Quote from: DownandOut on February 03, 2014, 04:47:21 PM
I agree. I DO want validation taht I was the good one.
You will get that, but not from her. You will get that by how you ACT now, now that you have the information, your own actions will prove to you and anyone that matters you are good and you do matter.
Quote from: DownandOut on February 03, 2014, 04:47:21 PM
That we
deserved
to be happy together but for some mental issue she had.
That word is loaded and really closely tied to entitlement... . one of the things that I had to look in the mirror about was this - who really deserves what... . honestly. When we think we
deserve
something we tend to stray away from the "here and now". Life can be difficult and we are not all dealt even hands. How we play those hands does determine our character though.
Quote from: DownandOut on February 03, 2014, 04:47:21 PM
Some defect that she exhibited and I was attracted to.
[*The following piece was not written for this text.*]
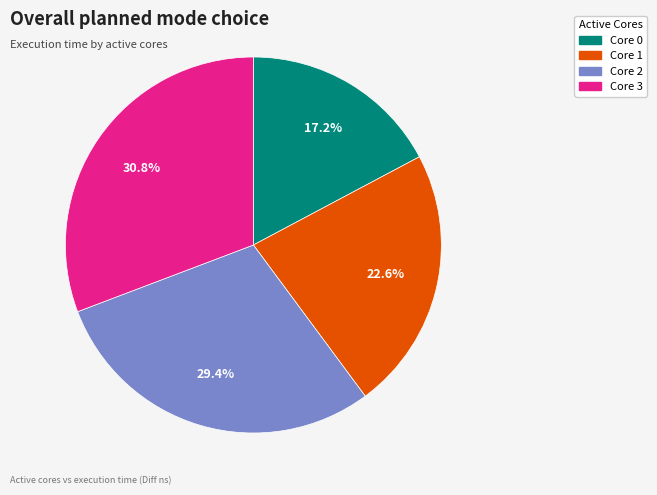

Which has a higher value, Core 1 or Core 2?

Core 2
I dunno, be kind to yourself - you saw the good (idealized) and ignored the bad... . next time you will likely see the whole person.
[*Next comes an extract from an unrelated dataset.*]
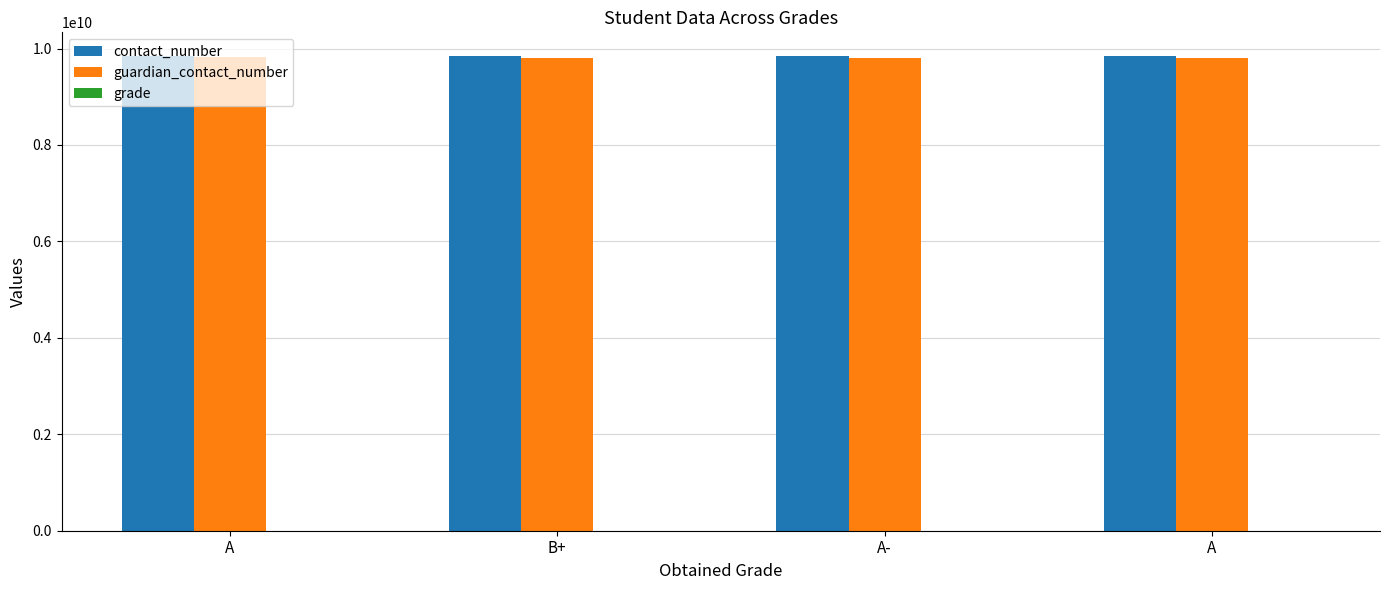

At which label does contact_number first exceed 9843344556?

A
Quote from: DownandOut on February 03, 2014, 04:47:21 PM
Her family was convinced we would be married and, although I had plans to propose at a particular time and place (her family believed I would do it then as well), she took everything out of me and i decided against it. The family should know the real reasons why it didn't come to fruition, not her version of events.
I appreciate wanting those to know we did our best, we gave our all - but, those are her people - not yours. It isn't fair, but sometimes we have to let go and let others see life as they need to. I know this is hard, trust me - I do know.
Quote from: DownandOut on February 03, 2014, 04:47:21 PM
I want validation that all of my good qualities will eventually put me in a position to find the person for me, because she invalidated all of those things in me.
I will validate you in that your good qualities are real and in life things do tend to work out in the end. I am sorry she made you feel bad about you - as hard as it is, trust you won't feel that way forever.
Quote from: DownandOut on February 03, 2014, 04:47:21 PM
I know I shouldn't give someone that much power, but it's hard not to when you could see that person as being your whole world. It's ironic, she used to say to me "i want to make you my everything, but I can't." The way she said it, though, made me think there was something that repelled her from me. Now I know, she really couldn't and I can't even help explain to her why.
It's ok to fall in love and want to give your all - we tend to settle for the love we think we deserve. You are a good person, be kind to you so you can rebuild your self worth from within - not by what someone external thinks.
Honestly, you did your best with what you knew right? In life, that is all we can really do - none of us are perfect.